Here are a few stories to read this morning.
- Here’s an interesting AI story: The image processing software in Samsung’s smartphones have moved beyond touching up photos to adding detail that wasn’t in the original photo.
- This (paywalled) article explores why kids are reading less.
- Draft2Digital’s print on demand offering is now open to everyone.
- Either Amazon is letting bots suspend accounts in KDP, or their employees are colossally stupid.
- I expected that the publishers would win the first round in the piracy lawsuit against the internet Archive (as well they should), but I didn’t expect it to happen the same week the trial started. On to the appeals court!

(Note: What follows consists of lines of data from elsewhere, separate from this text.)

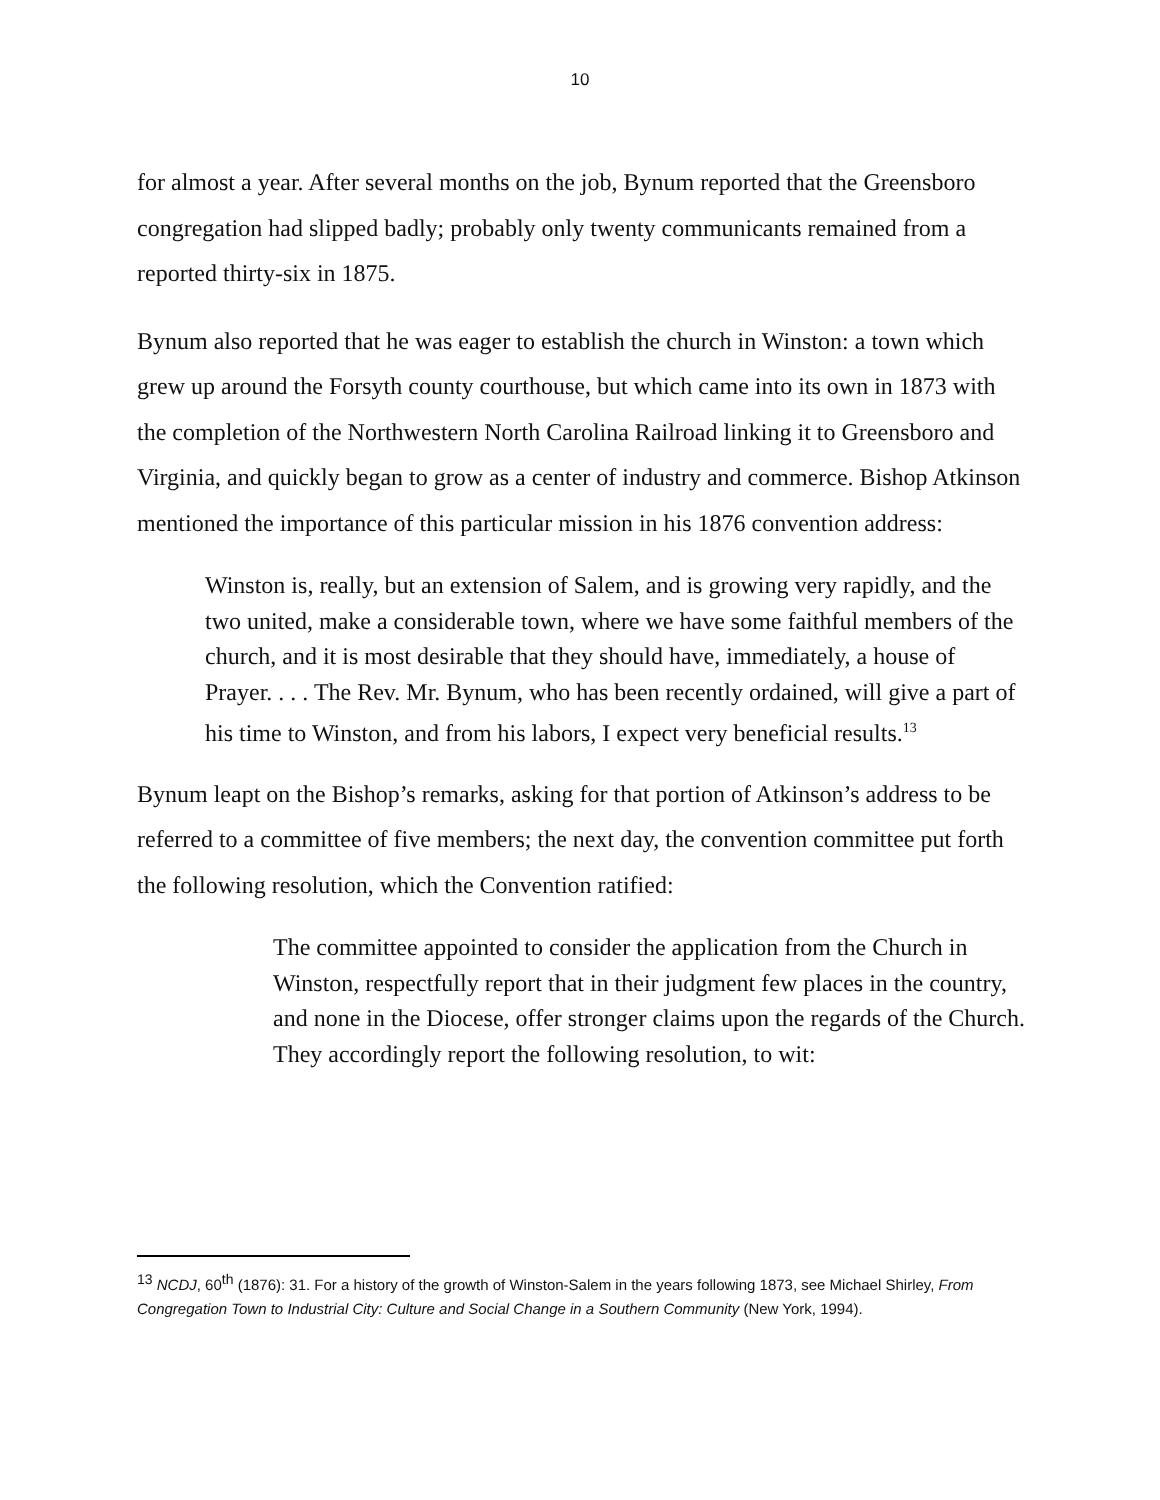10
for almost a year. After several months on the job, Bynum reported that the Greensboro congregation had slipped badly; probably only twenty communicants remained from a reported thirty-six in 1875.
Bynum also reported that he was eager to establish the church in Winston: a town which grew up around the Forsyth county courthouse, but which came into its own in 1873 with the completion of the Northwestern North Carolina Railroad linking it to Greensboro and Virginia, and quickly began to grow as a center of industry and commerce. Bishop Atkinson mentioned the importance of this particular mission in his 1876 convention address:
Winston is, really, but an extension of Salem, and is growing very rapidly, and the two united, make a considerable town, where we have some faithful members of the church, and it is most desirable that they should have, immediately, a house of Prayer. . . . The Rev. Mr. Bynum, who has been recently ordained, will give a part of his time to Winston, and from his labors, I expect very beneficial results.<sup>13</sup>
Bynum leapt on the Bishop’s remarks, asking for that portion of Atkinson’s address to be referred to a committee of five members; the next day, the convention committee put forth the following resolution, which the Convention ratified:
The committee appointed to consider the application from the Church in Winston, respectfully report that in their judgment few places in the country, and none in the Diocese, offer stronger claims upon the regards of the Church. They accordingly report the following resolution, to wit:
<sup>13</sup> NCDJ, 60<sup>th</sup> (1876): 31. For a history of the growth of Winston-Salem in the years following 1873, see Michael Shirley, From Congregation Town to Industrial City: Culture and Social Change in a Southern Community (New York, 1994).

P.S. I think where the Internet Archive went wrong was that they took their years of experience as a research library (archiving content with little commercial value) and tried to apply the same practices as a public library (sharing commercially available works). The problem with this is that applying a research library’s preservation practices to commercially available content destroys that content’s value. This is why the IA got sued, and why internet lefties such as myself are opposing the IA.
The IA is trying to tear down a system where creators get paid without coming up with a replacement. Anyone on the side of creators really should oppose this. Furthermore, the kind of distributing that the IA was doing with the Open Library is so far removed from what other libraries do that it is almost not the same activity.
The IA’s supporters will try to distract you with the claim that libraries have always been able to copy, but what they hope you won’t notice is that they forgot to include a certain word: limited. Libraries have long had a fair use exception for _limited_ copying, but what the IA was doing by copying and distributing whole works was waaaaaay outside accepted practices.
The thing about fair use is that it is supposed to strike a balance between the needs of creators and the needs of the public (in this case, the library patrons). What the IA was doing tipped that balance 100% in favor of libraries. That lack of balance is why the Internet Archive is probably going to lose in the long run.